# PROBLEM DESCRIPTION
Extract every line in the items below that contains the word "clock".

# INPUT
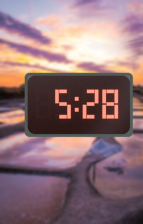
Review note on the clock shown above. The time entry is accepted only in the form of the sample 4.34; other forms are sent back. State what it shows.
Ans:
5.28
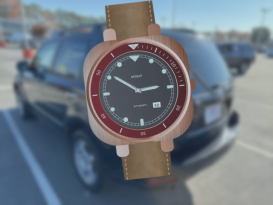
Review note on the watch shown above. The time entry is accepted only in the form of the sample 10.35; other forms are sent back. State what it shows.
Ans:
2.51
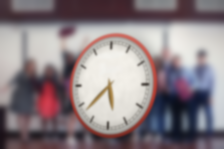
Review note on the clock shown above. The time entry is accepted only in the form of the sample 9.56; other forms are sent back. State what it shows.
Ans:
5.38
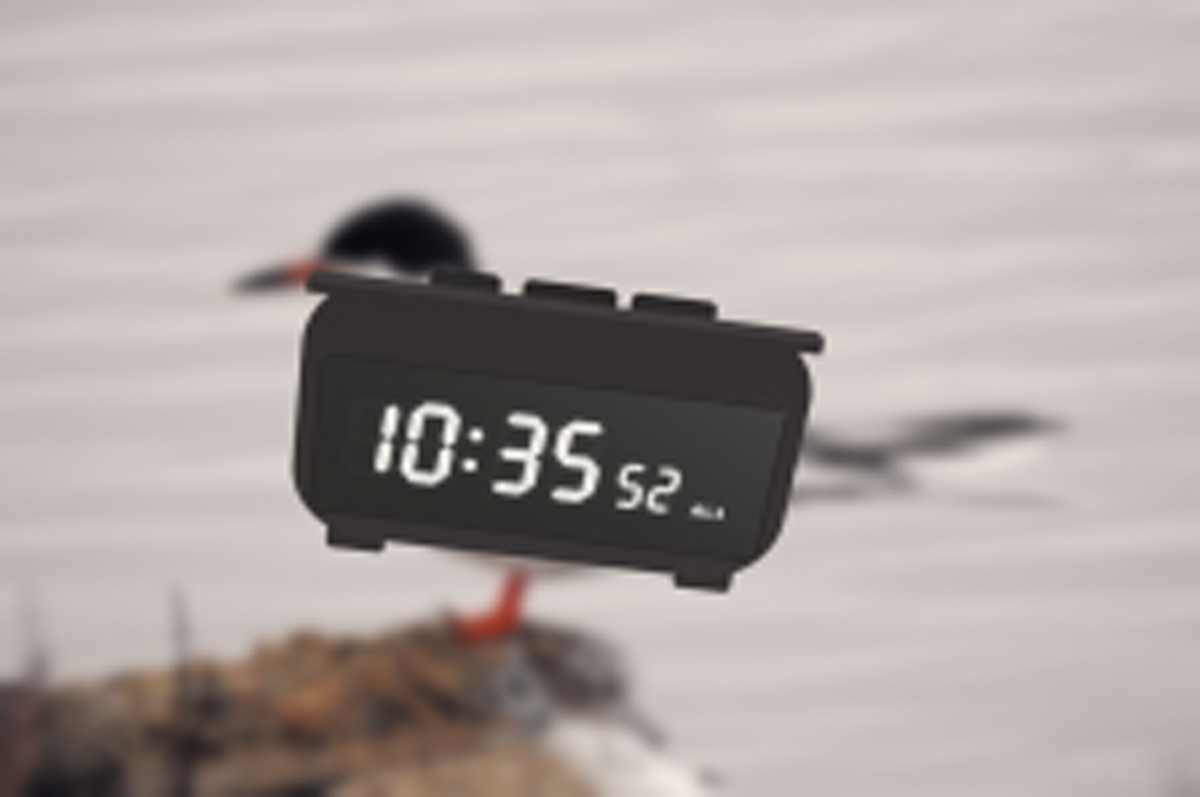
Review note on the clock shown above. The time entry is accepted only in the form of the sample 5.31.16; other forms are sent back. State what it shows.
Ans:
10.35.52
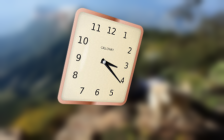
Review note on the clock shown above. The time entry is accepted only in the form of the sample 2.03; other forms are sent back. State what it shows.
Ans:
3.21
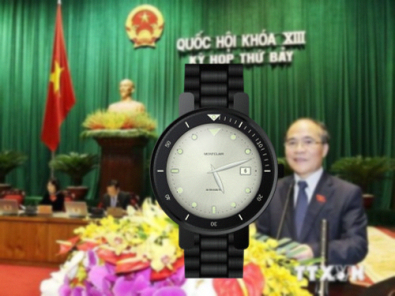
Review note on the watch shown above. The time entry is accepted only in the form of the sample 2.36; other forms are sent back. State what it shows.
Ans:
5.12
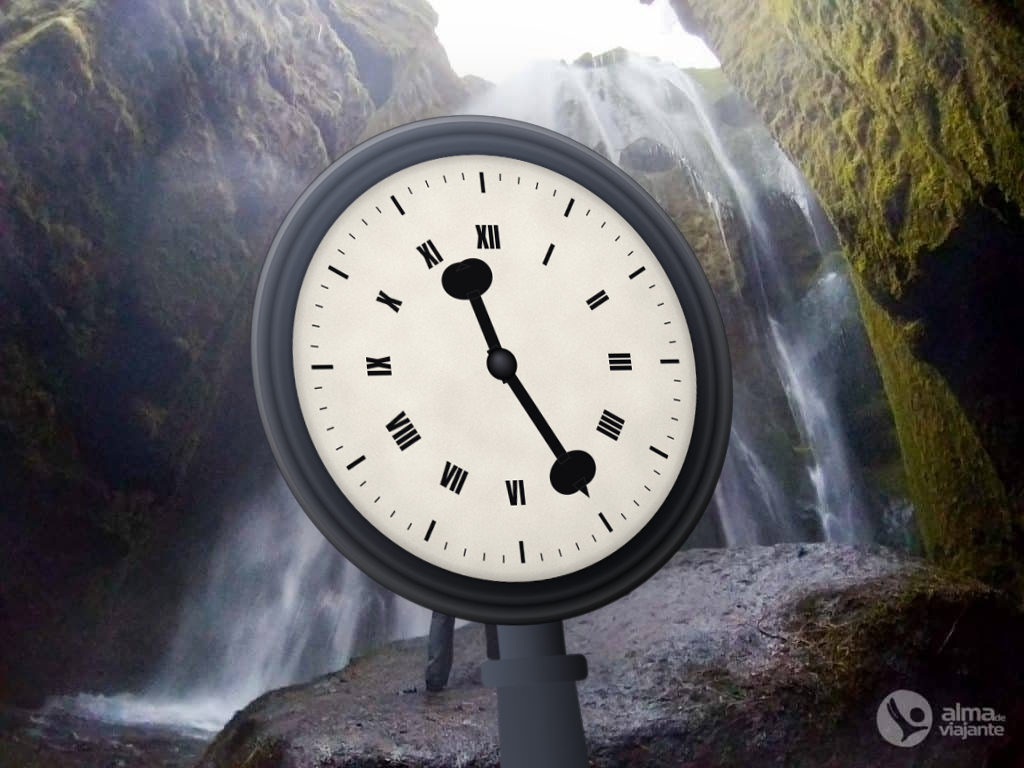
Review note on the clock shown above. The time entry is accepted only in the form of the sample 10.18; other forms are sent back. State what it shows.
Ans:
11.25
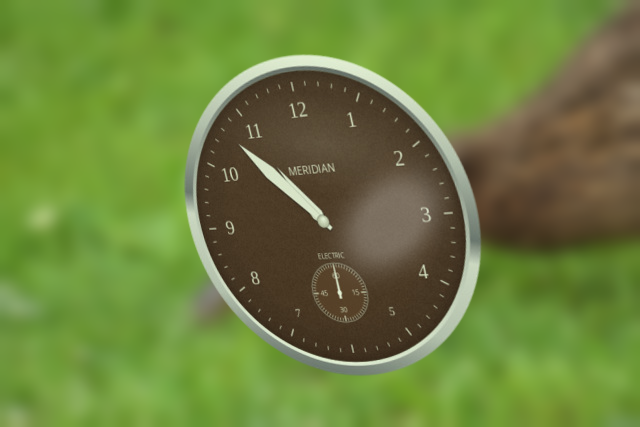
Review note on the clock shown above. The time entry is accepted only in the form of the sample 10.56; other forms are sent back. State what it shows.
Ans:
10.53
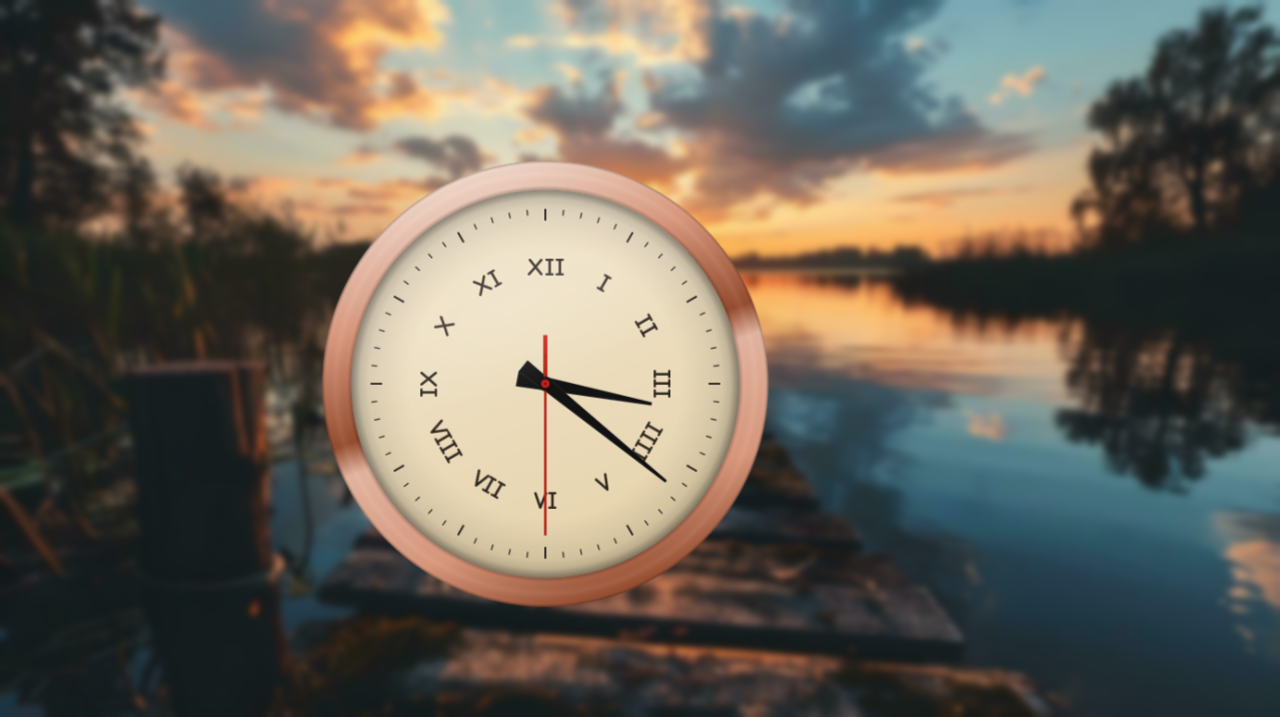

# EXERCISE RESPONSE
Review note on the clock shown above. The time entry is accepted only in the form of the sample 4.34; other forms are sent back. State what it shows.
Review note on the clock shown above. The time entry is accepted only in the form of the sample 9.56; other forms are sent back. State what it shows.
Review note on the clock shown above. The time entry is accepted only in the form of the sample 5.31.16; other forms are sent back. State what it shows.
Review note on the clock shown above. The time entry is accepted only in the form of the sample 2.03; other forms are sent back. State what it shows.
Review note on the clock shown above. The time entry is accepted only in the form of the sample 10.18; other forms are sent back. State what it shows.
Review note on the clock shown above. The time entry is accepted only in the form of the sample 10.56; other forms are sent back. State what it shows.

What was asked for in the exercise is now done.